Thursday, August 28, 2014

"Friendly" Debt Collectors

A story is recently making the rounds on Yahoo! Finance regarding "new" collection agency tactics that focus on "customer service" and "friendliness."

According to reports published by the Association of Credit and Collection Professionals International (ACAI), the debt collection industry took in approximately $52 billion in revenue in 2013, compared $55 billion in 2010.  That is "billions" with a "B:" i.e., a whole lot of money.

Though the industry may be attempting to rebrand itself based on a new-found commitment to "customer service," it is important to remember that debt collectors have one ultimate objective in mind: to get money from consumers. 

Regardless of how friendly the letters may be, or how nice someone may speak to a consumer on the phone, debt collectors may still be hurting a person's credit, and they may be preparing to file a lawsuit against them.  Moreover, if they choose not to sue, they may decide to sell the debt off to another collector who may not care so much about "friendliness."

Consumers would do well to remember that debt collectors are still required to play by the rules provided by the FDCPA, including: warning you that they are a debt collector attempting to collect a debt; debt validation letters; and refraining from unfair or abusive behavior.  If a debt collector fails to do these things, even if they have a smile on their face, it is still a violation of the law.

Wednesday, July 30, 2014

Study Says 35% of Americans Facing Collection Agencies

According to a recent study released by the Urban Institute, more than 35% of Americans have debts and unpaid bills that have been reported to collection agencies.  These adults owe an average of $5,178.00. The full study can be found here.

The study reveals that the East South Central census region (which includes Kentucky) has the second-highest percentage of people with a debt in collections, with 41.3% of people having an account in collections.

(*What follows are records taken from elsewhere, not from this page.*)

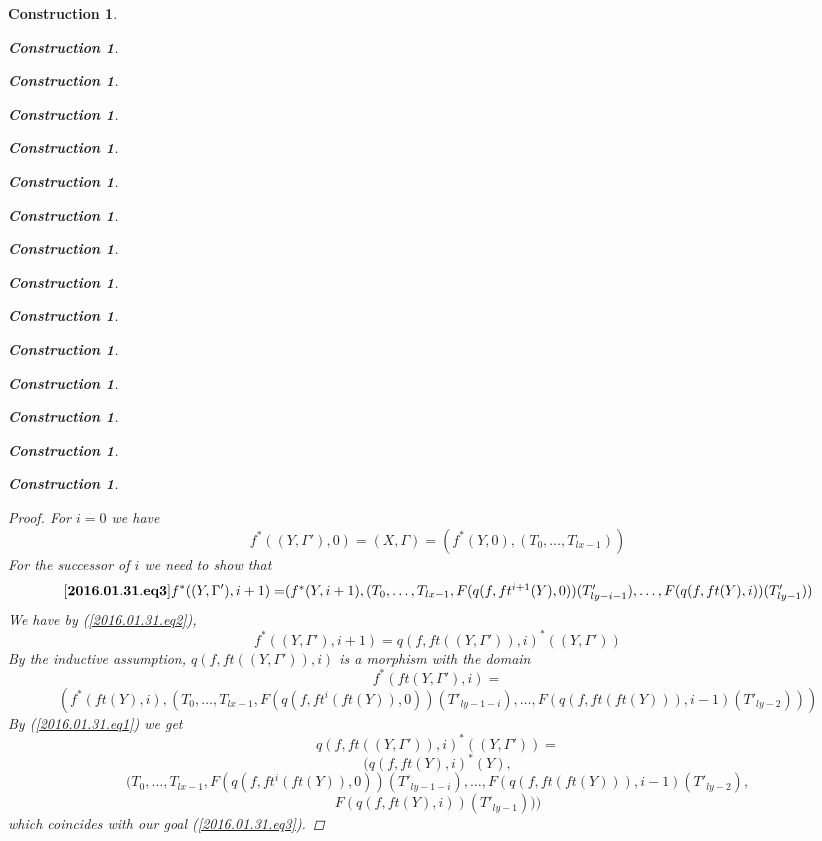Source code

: \documentclass[12pt]{amsart}
\newenvironment{eq}{\begin{equation}}{\end{equation}}
\newtheorem{lemma}[proposition]{Lemma}
\newtheorem{construction}[proposition]{Construction}
\newcommand{\llabel}[1]{\label{#1}[{\bf #1}]}
\renewcommand{\comment}[1]{}
\newcommand{\sr}{\rightarrow}
\begin{document}
\begin{construction}
\begin{construction}
\begin{construction}
\begin{construction}
\begin{construction}
\begin{construction}
\begin{construction}
\begin{construction}
\begin{construction}
\begin{construction}
\begin{construction}
\begin{construction}
\begin{construction}
\begin{construction}
\begin{construction}
\begin{proof}
For $i=0$ we have 
%
$$f^*((Y,\Gamma'),0)=(X,\Gamma)=(f^*(Y,0),(T_0,\dots,T_{lx-1}))$$
%
For the successor of $i$ we need to show that
%
\begin{eq}\llabel{2016.01.31.eq3}
f^*((Y,\Gamma'),i+1)=$$$$(f^*(Y,i+1),(T_0,\dots,T_{lx-1},F(q(f,ft^{i+1}(Y),0))(T'_{ly-i-1}),\dots,F(q(f,ft(Y),i))(T'_{ly-1}))
\end{eq}
%
We have by (\ref{2016.01.31.eq2}),  
%
$$f^*((Y,\Gamma'),i+1)=q(f,ft((Y,\Gamma')),i)^*((Y,\Gamma'))$$
%
By the inductive assumption, $q(f,ft((Y,\Gamma')),i)$ is a morphism with the domain
%
$$f^*(ft(Y,\Gamma'),i)=$$$$(f^*(ft(Y),i),(T_0,\dots,T_{lx-1},F(q(f,ft^{i}(ft(Y)),0))(T'_{ly-1-i}),\dots,F(q(f,ft(ft(Y))),i-1)(T'_{ly-2})))$$
%
By (\ref{2016.01.31.eq1}) we get
%
$$q(f,ft((Y,\Gamma')),i)^*((Y,\Gamma'))=$$
$$(q(f,ft(Y),i)^*(Y),$$
$$(T_0,\dots,T_{lx-1},F(q(f,ft^{i}(ft(Y)),0))(T'_{ly-1-i}),\dots,F(q(f,ft(ft(Y))),i-1)(T'_{ly-2}), $$$$F(q(f,ft(Y),i))(T'_{ly-1})))$$
%
which coincides with our goal (\ref{2016.01.31.eq3}). 
\end{proof}
%


\comment{
\begin{lemma}
\llabel{2015.08.26.l7}
Let $(Y,\Gamma')\ge (W,\Delta)$ where $\Gamma'=(T'_0,\dots,T'_{l(Y)-1})$ and let $f:(X,\Gamma)\sr (W,\Delta)$ be a morphism where $\Gamma=(T_0,\dots,T_{l(X)-1})$. Then one has
%
$$f^*((Y,\Gamma'))=(f^*(Y),(T_0,\dots,T_{l(X)-1},F(q(f,ft^{n'-n}(Y)))(T'_n),\dots,F(q(f,Y))(T'_{n'-1})))$$
%
\end{lemma}
%
\begin{proof}
Let $n=l(W)$ and let $i=n'-n$. Then $(W,\Delta)=ft^i((Y,\Gamma'))$, i.e., $W=ft^i(Y)$, $\Delta=(T'_0,\dots,T'_{n-1})$ and $\Gamma'=(T'_0,\dots,T'_{n-1+i})$. By definition $f^*((Y,\Gamma'))=f^*((Y,\Gamma'),i)$. 

The proof is by induction on $i$ after replacing $n'$ with $n+i$. 

For $i=0$ we have $f^*((Y,\Gamma'),0)=(X,\Gamma)$.


\end{proof}}
\end{construction}
\end{construction}
\end{construction}
\end{construction}
\end{construction}
\end{construction}
\end{construction}
\end{construction}
\end{construction}
\end{construction}
\end{construction}
\end{construction}
\end{construction}
\end{construction}
\end{construction}
\end{document}
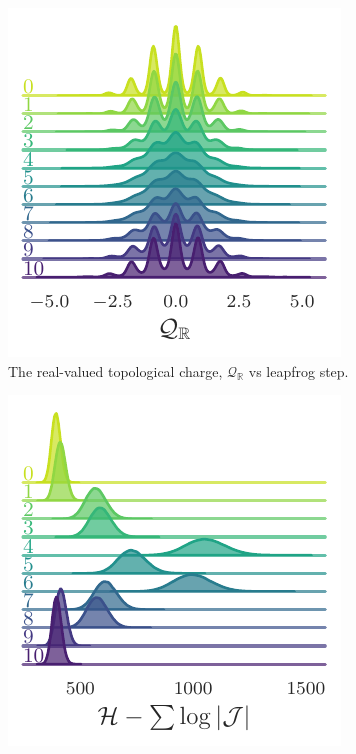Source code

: \documentclass{article} %
\begin{document}
\begin{figure}[htpb]
\begin{subfigure}{0.31\textwidth}
      \includegraphics[width=\textwidth]{figures/2021-03-09/sinQf_1755.pdf}
      \caption{\label{fig:sinQf}The real-valued topological charge, \(\mathcal{Q}_{\mathbb{R}}\) vs leapfrog step.}%
   \end{subfigure}
   \hfill
   \begin{subfigure}{0.31\textwidth}
      \includegraphics[width=\textwidth]{figures/2021-03-09/hwf_1756.pdf}

\end{subfigure}
\end{figure}
\end{document}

Debt collectors do not just collect unpaid credit cards, but a wide-range of debts such as:
  • cell phones
  • utilities
  • gym memberships
  • book clubs
The Fair Debt Collection Practices Act (FDCPA) applies to debt collectors, and limits the actions they can take in trying to collect a debt.  I have litigated a large number of FDCPA cases, and it is vital that debt collectors be held accountable for violations of this important federal law.  I do not charge people for consultations regarding whether their rights under the FDCPA have been violated.

Every case is different, but many people facing debt collectors ultimately end up filing bankruptcy as a way to protect themselves, and to begin the process of rebuilding their credit. 

Saturday, June 15, 2013

Debt Collectors and Original Creditors - What Law Applies?

This post aims to give you a general answer to this very common question.  In general, the Fair Debt Collection Practices Act (FDCPA) protects consumers from a wide range of abusive, harassing and misleading actions by debt collectors.

As its name implies, the FDPCA generally applies only to “debt collectors” and not to original creditors.  Therefore, if you have a credit card from a company such as Capital One, and Capital One calls you at midnight trying to collect the debt (which is not allowed by the FDCPA), Capital One would most likely not subject to the FDCPA because they are the original creditor.  On the other hand, if John Smith Collection Company called you at midnight, trying to collect the Capital One debt, John Smith Collection Company most likely would be subject to the FDCPA, because they are a debt collector.

Just because the FDCPA doesn’t cover original creditors, doesn’t mean that original creditors can do anything that they want to try to collect from consumers.  Many states have laws aimed at protecting consumers from original creditors.  In Kentucky, this law is called the Kentucky Consumer Protection Act (KRS § 367.110), and it protects consumers from "unfair, false, misleading or deceptive acts or practices in the conduct of any trade or commerce." KRS § 367.170.

If you feel that you are being harassed by debt collectors or original creditors, you should review your rights under the FDCPA and the Kentucky Consumer Protection Act to determine whether they are violating the law.